By claiming that declines in land clearing emissions amount to the bush “footing the bill”, the Nationals have turned a national boast into another rural whinge.
The Nationals resources minister, Keith Pitt, has extended the argument further. Farmers have been forced to give up their “property rights” to meet the climate demands of the cities not only by limits on land clearing but by regulations forcing them to reduce toxic run-off into the Great Barrier Reef. But that’s a reef protection measure, not a climate change measure.
In Pitt’s brain, it doesn’t seem to matter. It’s all a push by soft-handed city dwellers to extract more blood from the honest toilers on the land.
Nationals v farmers
The story being told by Canavan, Littleproud and Pitt has a couple of awkward inconsistencies.
First, in the New South Wales parliament the National party has agreed to a far-reaching energy transformation policy, including net zero by 2050 and a 50% reduction by 2030. The former NSW Nationals leader John Barilaro spruiked the benefits to regional communities.
This suggests that within the National party itself there is no in-principle objection to reducing Australia’s emissions in line with international expectations. So the big beasts in Canberra are engaged in symbolic posturing.

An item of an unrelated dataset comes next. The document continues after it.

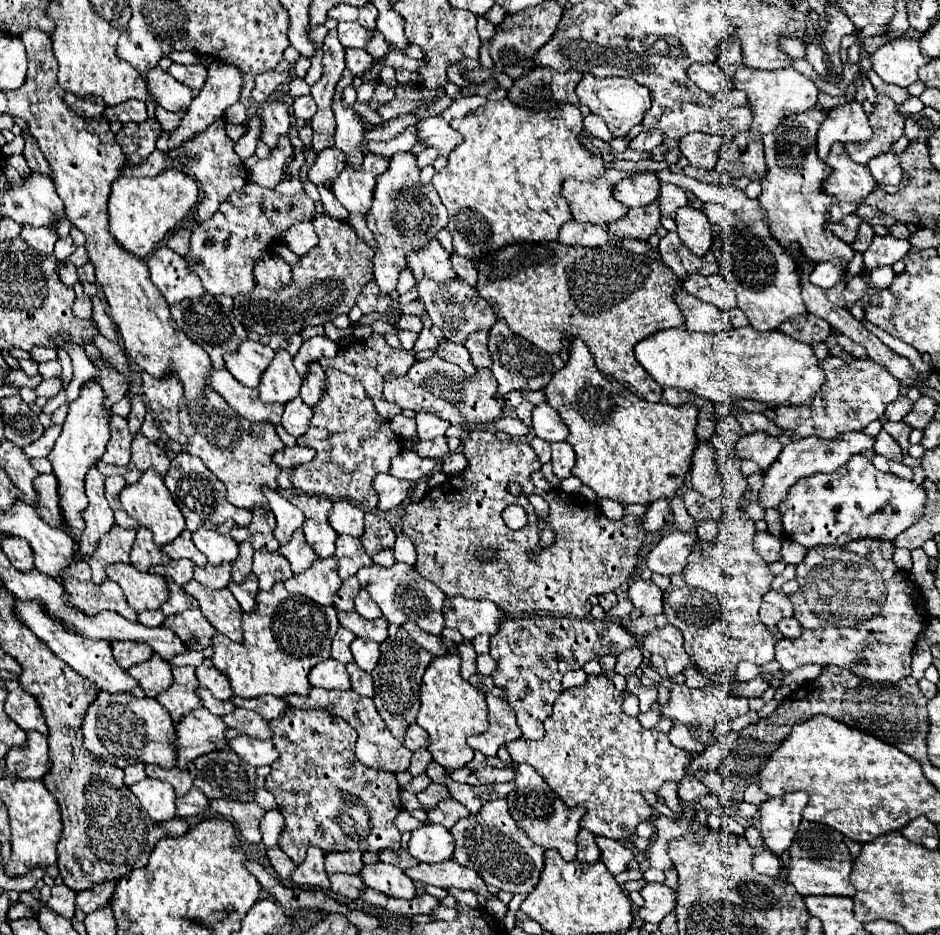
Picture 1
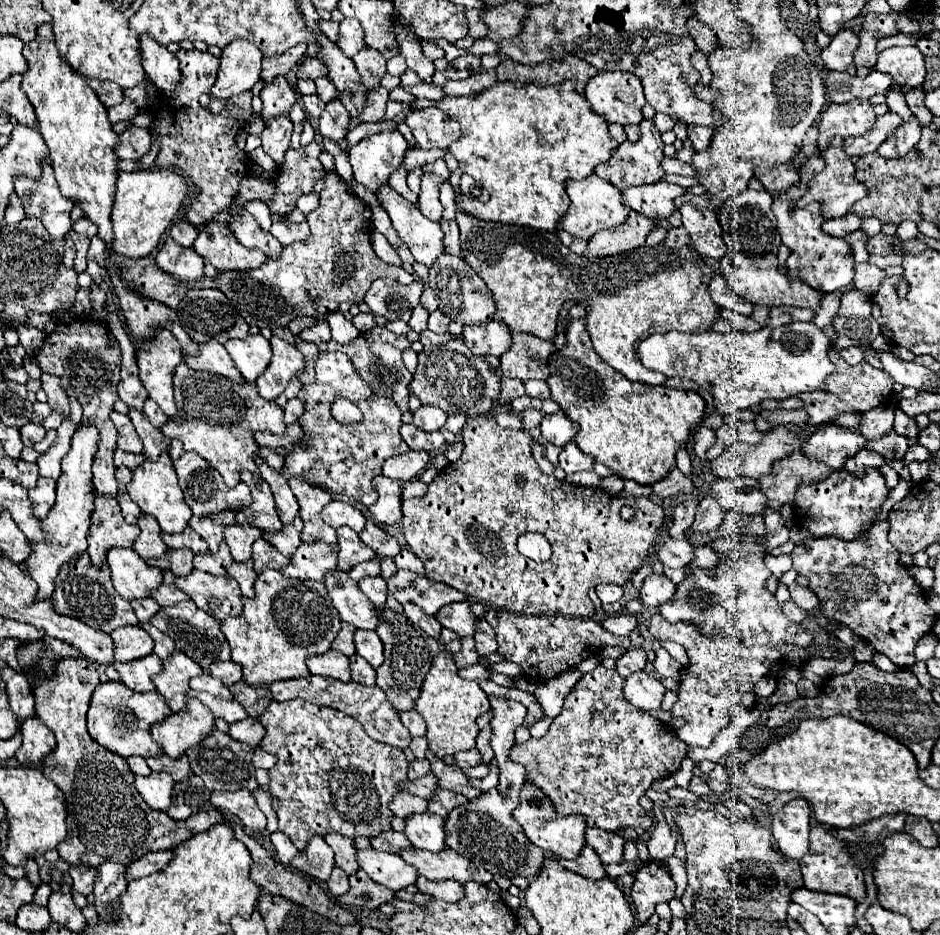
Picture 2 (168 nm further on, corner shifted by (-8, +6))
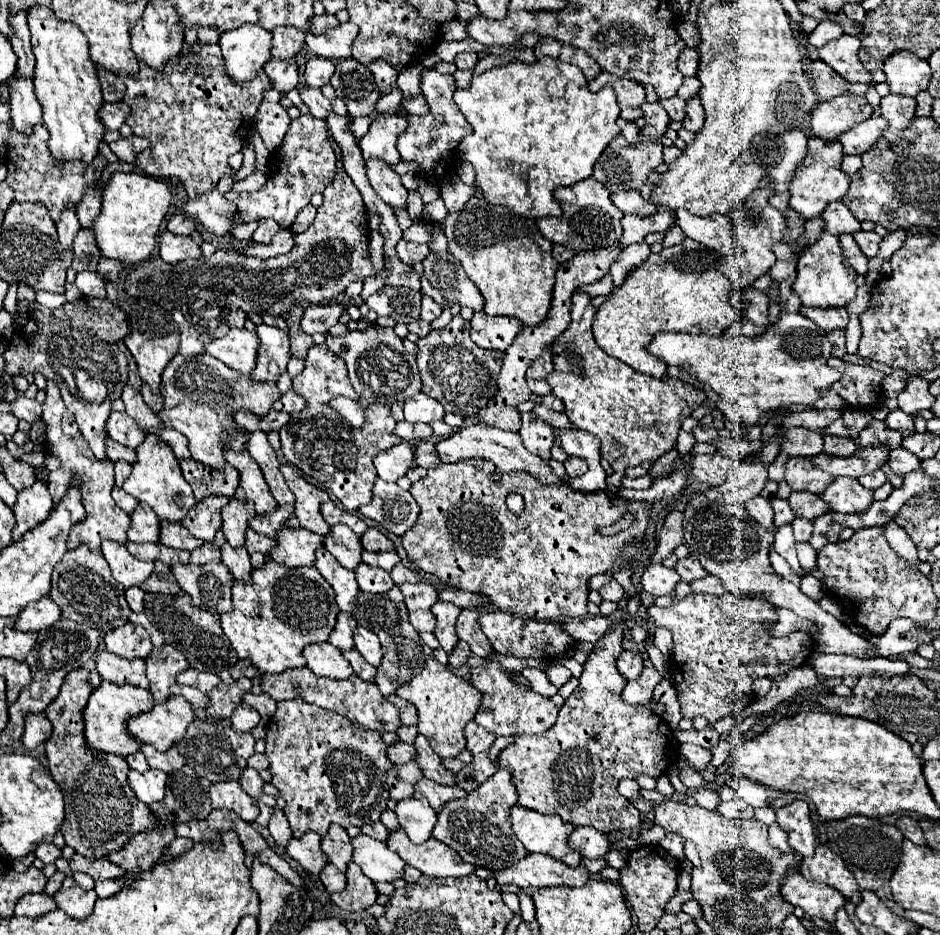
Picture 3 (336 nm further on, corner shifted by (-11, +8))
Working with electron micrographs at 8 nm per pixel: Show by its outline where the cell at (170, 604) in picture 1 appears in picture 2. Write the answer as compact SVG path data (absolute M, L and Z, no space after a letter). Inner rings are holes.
M166 569L166 571L164 571L162 585L160 585L158 589L154 589L154 593L150 593L150 597L152 597L154 601L158 601L160 605L174 605L174 603L186 601L188 595L174 585L174 579L176 579L176 577Z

Second, while National party leaders are happy to claim the mantle of the farmers’ friend when it suits them, the National Farmers’ Federation and peak bodies representing grain growers and red meat producers have embraced the net zero by 2050 goal and are committed to big cuts in emissions by 2030.
This is embarrassing for the Nationals. Canavan attributes the NFF’s betrayal to the desire of its leaders to keep receiving “invitations to the latest dinner party in Sydney”.
The gap between farmers and the National party has never been wider. The position now being put by the federal National party no longer represents farmers; it echoes the more reactionary elements of the mining industry, such as Gina Rinehart.
Barnaby Joyce has ruled out an ambitious target for 2030, the entry ticket for serious players at Glasgow. Scott Morrison will not get any pats on the back at Cop26 without a credible 2030 target. Our prime minister’s “best hope” is that China will torpedo the whole thing, diverting attention from Australia and allowing the prime minister to say “See, there’s no point in Australia going out on a limb.”
A godsend for Morrison; a catastrophe for the Earth.
Clive Hamilton is professor of public ethics at Charles Sturt University in Canberra and the author of five books on climate change.